BRIEF => Count every line of the data that includes "lines". State only the number.

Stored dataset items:

....................

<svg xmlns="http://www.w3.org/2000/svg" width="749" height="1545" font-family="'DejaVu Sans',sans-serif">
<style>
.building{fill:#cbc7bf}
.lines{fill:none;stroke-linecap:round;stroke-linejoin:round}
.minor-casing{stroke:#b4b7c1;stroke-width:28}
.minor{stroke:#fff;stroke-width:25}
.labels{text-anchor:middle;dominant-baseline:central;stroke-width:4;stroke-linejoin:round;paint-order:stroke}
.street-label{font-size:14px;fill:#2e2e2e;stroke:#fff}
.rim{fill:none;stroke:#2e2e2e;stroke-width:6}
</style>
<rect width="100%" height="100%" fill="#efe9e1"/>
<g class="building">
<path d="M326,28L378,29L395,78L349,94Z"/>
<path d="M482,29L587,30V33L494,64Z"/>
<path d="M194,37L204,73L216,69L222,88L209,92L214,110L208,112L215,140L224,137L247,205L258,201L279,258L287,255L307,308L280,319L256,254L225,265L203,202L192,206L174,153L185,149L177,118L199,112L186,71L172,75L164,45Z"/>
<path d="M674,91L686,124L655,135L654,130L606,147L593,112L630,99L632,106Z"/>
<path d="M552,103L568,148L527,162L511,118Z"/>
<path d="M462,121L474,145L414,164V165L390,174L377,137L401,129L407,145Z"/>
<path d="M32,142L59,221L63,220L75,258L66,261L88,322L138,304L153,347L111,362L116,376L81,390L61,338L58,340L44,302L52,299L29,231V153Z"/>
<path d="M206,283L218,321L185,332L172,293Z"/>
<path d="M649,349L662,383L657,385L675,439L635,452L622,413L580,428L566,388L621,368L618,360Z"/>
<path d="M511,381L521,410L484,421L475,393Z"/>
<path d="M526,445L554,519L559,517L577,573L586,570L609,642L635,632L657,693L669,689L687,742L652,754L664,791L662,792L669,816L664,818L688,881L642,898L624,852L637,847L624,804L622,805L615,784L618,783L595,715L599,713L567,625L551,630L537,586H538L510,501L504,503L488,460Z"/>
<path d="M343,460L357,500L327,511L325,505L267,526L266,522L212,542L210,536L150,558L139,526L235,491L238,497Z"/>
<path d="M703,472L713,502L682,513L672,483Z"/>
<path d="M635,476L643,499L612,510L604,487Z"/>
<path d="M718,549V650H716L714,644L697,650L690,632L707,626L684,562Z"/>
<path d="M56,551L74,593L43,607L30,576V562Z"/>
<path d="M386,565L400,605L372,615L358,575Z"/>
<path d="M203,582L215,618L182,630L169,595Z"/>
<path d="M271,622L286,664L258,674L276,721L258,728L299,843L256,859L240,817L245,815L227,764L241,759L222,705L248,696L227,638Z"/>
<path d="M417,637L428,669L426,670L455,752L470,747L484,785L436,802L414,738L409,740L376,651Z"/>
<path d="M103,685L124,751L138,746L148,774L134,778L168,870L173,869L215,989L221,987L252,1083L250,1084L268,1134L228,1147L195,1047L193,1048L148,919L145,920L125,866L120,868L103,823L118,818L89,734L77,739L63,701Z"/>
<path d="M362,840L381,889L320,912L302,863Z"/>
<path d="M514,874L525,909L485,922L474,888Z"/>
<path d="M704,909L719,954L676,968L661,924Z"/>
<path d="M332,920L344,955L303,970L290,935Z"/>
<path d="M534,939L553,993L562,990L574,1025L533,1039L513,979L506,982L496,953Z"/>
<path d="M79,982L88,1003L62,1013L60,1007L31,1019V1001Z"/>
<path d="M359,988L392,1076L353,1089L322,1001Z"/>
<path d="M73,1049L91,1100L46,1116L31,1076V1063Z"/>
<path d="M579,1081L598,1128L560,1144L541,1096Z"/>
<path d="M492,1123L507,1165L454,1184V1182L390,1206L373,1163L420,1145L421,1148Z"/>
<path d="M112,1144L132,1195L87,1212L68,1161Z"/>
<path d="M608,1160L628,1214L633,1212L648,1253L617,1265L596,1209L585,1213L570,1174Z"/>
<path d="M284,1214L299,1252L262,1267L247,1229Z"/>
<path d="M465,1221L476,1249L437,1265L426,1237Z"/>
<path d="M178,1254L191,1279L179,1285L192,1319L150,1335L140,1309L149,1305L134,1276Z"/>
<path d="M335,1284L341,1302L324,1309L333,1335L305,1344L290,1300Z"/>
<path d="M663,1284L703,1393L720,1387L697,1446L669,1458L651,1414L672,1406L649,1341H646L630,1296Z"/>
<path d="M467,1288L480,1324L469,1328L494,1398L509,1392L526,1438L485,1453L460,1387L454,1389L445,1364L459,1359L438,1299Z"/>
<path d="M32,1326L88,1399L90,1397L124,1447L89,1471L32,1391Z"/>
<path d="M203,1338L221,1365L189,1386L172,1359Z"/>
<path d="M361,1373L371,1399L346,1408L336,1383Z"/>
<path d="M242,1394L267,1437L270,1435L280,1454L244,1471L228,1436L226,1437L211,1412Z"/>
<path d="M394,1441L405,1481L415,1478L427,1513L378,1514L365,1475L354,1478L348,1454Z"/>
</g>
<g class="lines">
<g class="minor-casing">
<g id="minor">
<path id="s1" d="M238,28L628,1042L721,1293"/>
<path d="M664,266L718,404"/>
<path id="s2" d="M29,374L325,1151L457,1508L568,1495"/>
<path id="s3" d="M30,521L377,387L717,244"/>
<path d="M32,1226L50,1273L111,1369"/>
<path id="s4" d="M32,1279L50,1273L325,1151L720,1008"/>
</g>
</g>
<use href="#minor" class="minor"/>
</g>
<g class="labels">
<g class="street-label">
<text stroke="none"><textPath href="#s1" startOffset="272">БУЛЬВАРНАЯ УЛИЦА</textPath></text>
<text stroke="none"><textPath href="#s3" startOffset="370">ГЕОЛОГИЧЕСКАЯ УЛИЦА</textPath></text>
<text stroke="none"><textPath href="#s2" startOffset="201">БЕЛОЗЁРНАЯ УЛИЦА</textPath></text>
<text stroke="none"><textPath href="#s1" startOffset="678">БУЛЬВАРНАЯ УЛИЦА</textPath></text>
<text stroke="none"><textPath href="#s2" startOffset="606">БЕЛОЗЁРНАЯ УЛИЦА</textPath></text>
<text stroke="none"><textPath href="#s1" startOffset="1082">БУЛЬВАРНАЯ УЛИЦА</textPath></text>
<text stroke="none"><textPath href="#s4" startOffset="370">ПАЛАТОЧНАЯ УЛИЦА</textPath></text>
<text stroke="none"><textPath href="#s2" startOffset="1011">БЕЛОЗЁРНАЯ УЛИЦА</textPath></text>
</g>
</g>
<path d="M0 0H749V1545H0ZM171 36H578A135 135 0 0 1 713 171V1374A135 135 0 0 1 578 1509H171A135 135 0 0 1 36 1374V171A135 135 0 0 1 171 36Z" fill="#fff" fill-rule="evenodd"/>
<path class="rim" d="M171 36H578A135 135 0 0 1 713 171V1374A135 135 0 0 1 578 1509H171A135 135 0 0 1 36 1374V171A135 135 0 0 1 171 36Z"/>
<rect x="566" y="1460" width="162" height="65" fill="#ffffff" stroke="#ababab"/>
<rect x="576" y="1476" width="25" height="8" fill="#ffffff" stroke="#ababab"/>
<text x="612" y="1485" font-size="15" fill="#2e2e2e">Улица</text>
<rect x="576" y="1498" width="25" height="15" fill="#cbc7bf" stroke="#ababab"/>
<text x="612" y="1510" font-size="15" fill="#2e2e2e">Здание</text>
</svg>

....................

SOLVED PROBLEM => 2